What is theoretical yield?

Theoretical yield is the maximum mass of product that could form if every molecule of the limiting reagent reacted completely and no product was lost. It is calculated from stoichiometry using the balanced chemical equation, the moles of each reactant, and the molar mass of the product.

How is theoretical yield calculated?

First find the limiting reagent by dividing each reactant's available moles by its stoichiometric coefficient — the smallest result is the limiting reagent. Then use the mole ratio to find moles of product: (moles of limiting reagent / its coefficient) × product coefficient. Finally multiply by the product molar mass: theoretical yield (g) = moles of product × M (g/mol).

What is percent yield and why is it never 100%?

Percent yield = (actual yield / theoretical yield) × 100. In practice yields fall short of 100% because of side reactions that consume reactants, reversible equilibria that do not go to completion, product lost during filtration, transfer or purification, and measurement uncertainty. A percent yield above 100% usually means the product contains impurities or was not fully dried.

What is the limiting reagent and how do I find it?

The limiting reagent is the reactant that runs out first and therefore sets the ceiling on how much product can form. To find it, divide the moles of each reactant by its stoichiometric coefficient. The reactant with the lowest quotient is the limiting reagent. All other reactants are in excess.

What units does the calculator use?

Moles (mol) for amounts of substance, grams per mole (g/mol) for molar mass, and grams (g) for yield. Make sure to use consistent units throughout — if you have masses instead of moles, divide each mass by the molar mass first to convert.

Can I use this for reactions with more than two reactants?

Yes. Click "Add reactant" to include up to five reactants. The limiting-reagent logic applies to all of them simultaneously — the one with the smallest (moles / coefficient) ratio limits the reaction regardless of how many others are present.

Theoretical Yield Calculator

Theoretical yield is the cornerstone quantity in every quantitative chemistry calculation: it tells you the most product your reaction can possibly produce, given the amounts of starting materials and the balanced stoichiometric equation. Whether you are a student confirming a lab result, a researcher optimising a synthesis, or an industrial chemist sizing reactor feed ratios, knowing the theoretical yield lets you judge how efficiently your reaction actually ran.

How it works

The calculation follows three well-defined steps rooted in the mole concept.

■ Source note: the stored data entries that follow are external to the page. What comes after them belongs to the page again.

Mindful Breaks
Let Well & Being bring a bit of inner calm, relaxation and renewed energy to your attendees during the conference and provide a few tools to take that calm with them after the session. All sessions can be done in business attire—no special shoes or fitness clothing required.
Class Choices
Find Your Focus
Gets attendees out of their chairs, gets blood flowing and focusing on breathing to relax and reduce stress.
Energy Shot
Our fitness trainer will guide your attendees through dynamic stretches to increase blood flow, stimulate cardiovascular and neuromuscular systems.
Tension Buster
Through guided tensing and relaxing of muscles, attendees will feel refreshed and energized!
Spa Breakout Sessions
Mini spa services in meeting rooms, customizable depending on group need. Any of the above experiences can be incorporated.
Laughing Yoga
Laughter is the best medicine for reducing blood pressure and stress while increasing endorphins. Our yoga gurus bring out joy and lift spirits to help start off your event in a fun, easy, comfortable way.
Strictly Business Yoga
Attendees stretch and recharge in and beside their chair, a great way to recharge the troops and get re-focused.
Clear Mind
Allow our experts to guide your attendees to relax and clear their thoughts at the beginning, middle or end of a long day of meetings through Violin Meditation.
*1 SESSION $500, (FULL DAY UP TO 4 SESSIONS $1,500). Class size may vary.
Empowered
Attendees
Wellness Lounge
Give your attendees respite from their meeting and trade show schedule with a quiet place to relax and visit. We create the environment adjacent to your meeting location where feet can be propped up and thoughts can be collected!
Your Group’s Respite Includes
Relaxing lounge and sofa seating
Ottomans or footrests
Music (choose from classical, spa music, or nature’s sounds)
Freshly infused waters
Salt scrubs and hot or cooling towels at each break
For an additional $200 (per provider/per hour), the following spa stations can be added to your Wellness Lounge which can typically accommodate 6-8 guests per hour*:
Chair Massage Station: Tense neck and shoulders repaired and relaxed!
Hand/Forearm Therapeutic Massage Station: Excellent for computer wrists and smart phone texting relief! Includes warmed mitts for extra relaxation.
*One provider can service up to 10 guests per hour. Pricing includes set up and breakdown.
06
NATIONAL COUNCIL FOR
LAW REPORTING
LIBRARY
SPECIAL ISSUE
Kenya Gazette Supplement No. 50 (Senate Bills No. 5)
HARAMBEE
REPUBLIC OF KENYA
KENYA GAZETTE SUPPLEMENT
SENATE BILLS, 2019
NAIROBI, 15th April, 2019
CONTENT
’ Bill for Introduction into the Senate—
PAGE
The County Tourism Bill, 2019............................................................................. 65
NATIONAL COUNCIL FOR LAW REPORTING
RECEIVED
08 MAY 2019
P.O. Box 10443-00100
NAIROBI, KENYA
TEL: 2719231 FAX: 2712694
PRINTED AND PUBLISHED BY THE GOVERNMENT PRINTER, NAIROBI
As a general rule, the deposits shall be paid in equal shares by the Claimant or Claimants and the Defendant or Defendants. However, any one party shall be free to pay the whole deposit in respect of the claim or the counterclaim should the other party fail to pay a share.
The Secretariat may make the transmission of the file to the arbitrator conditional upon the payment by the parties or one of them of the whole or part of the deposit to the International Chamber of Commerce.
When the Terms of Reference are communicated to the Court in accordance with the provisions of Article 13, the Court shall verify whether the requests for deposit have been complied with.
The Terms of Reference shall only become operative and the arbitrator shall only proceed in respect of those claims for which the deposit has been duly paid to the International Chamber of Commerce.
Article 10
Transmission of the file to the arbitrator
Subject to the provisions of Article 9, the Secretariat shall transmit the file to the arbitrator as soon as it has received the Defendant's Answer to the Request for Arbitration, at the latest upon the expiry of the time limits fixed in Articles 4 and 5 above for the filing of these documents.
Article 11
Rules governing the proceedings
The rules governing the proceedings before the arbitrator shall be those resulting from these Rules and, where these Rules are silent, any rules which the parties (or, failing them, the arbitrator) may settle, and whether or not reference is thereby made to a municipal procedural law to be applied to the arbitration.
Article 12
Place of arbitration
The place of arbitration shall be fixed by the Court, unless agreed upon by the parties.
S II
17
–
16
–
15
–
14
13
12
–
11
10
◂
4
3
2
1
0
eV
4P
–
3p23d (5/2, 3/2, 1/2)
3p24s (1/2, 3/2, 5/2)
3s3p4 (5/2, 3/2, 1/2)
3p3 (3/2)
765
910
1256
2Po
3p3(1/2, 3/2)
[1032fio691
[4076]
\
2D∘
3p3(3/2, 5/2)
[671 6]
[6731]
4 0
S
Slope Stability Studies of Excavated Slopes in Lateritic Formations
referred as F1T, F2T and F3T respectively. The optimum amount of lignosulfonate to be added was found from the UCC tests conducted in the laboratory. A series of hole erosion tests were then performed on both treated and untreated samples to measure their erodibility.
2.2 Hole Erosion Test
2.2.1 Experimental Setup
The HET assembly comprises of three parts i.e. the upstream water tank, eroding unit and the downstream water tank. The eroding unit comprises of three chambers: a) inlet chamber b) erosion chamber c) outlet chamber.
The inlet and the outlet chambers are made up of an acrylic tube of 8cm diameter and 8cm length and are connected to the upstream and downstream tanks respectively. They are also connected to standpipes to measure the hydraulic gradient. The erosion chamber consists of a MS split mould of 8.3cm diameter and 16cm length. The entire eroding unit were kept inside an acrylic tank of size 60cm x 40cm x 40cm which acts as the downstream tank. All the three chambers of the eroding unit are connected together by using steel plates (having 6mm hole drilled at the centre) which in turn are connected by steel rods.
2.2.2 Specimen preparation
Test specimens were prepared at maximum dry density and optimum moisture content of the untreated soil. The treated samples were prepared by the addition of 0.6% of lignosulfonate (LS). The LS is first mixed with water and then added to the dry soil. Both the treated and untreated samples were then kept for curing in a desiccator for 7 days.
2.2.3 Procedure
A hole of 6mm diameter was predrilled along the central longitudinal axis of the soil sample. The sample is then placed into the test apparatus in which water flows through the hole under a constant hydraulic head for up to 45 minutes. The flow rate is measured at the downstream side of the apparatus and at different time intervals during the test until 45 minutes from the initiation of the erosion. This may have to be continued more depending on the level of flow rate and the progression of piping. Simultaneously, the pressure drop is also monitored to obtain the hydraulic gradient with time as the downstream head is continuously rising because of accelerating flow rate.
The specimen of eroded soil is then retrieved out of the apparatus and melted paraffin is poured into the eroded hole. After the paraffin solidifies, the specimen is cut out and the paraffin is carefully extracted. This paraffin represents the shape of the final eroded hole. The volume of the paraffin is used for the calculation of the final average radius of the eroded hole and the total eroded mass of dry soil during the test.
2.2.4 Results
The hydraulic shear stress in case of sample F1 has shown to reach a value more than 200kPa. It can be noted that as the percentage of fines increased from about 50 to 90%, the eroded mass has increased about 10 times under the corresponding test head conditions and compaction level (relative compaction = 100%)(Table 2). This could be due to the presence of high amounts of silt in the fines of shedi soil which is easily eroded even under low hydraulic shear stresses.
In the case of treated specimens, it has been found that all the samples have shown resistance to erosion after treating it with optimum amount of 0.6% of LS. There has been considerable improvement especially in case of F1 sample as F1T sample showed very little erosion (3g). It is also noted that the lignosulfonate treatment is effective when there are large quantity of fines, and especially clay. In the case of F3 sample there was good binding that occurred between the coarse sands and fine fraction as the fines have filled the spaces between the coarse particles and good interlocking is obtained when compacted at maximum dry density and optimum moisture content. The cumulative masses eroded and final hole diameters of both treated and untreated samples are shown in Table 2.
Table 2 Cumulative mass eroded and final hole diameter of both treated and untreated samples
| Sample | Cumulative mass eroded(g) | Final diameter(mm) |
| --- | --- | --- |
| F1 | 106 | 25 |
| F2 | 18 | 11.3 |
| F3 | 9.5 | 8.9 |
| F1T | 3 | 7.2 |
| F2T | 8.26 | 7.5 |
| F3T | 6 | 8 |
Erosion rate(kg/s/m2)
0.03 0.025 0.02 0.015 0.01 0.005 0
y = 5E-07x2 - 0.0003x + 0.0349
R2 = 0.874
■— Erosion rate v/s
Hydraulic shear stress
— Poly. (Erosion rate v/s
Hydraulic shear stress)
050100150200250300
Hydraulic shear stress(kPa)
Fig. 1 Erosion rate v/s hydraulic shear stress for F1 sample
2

Step 1 — Find the limiting reagent. For each reactant, divide its available moles by its stoichiometric coefficient from the balanced equation. The reactant that gives the smallest quotient is the limiting reagent because it is the first to be consumed. Every other reactant is present in excess — extra moles of excess reactants do not increase product.

Step 2 — Convert to moles of product. Using the mole ratio from the balanced equation:

moles of product = (moles of limiting reagent / coefficient of limiting reagent) × coefficient of product

Step 3 — Convert to grams. Multiply the moles of product by its molar mass M (in g/mol):

theoretical yield (g) = moles of product × M

Percent yield is then defined as:

percent yield (%) = (actual yield / theoretical yield) × 100

The calculator accepts up to five reactants and can solve in three directions: find theoretical yield from moles, find percent yield from an actual yield, or back-calculate the actual yield corresponding to a given percent yield.

Worked example

Reaction: combustion of ethanol — C₂H₅OH + 3 O₂ → 2 CO₂ + 3 H₂O

Suppose you start with 2.00 mol ethanol (M = 46.07 g/mol) and 5.00 mol O₂ (M = 32.00 g/mol), and you want the theoretical yield of CO₂ (M = 44.01 g/mol, coefficient = 2).

Reactant	Moles available	Coefficient	Moles / coeff
C₂H₅OH	2.00	1	2.00
O₂	5.00	3	1.667

Limiting reagent: O₂ (smallest ratio = 1.667)

Moles of CO₂ = (5.00 / 3) × 2 = 3.333 mol

Theoretical yield of CO₂ = 3.333 × 44.01 = 146.7 g

If the experiment actually produced 114 g of CO₂:

Percent yield = (114 / 146.7) × 100 = 77.7%

Formula note

The core stoichiometric identity used here is:

n(product) = n(limiting) × (coeff_product / coeff_limiting)

where n is amount in moles. Combined with m = n × M (mass = moles × molar mass), this gives the theoretical yield in grams. No approximations are involved — the only source of difference from experiment is real-world loss (incomplete reaction, product retained on glassware, etc.).

Constants used: Avogadro’s number N_A = 6.022 × 10²³ mol⁻¹ is implicit in the molar mass values (atomic masses on the IUPAC 2021 scale). The calculation itself requires only the mole ratio and M, not N_A explicitly.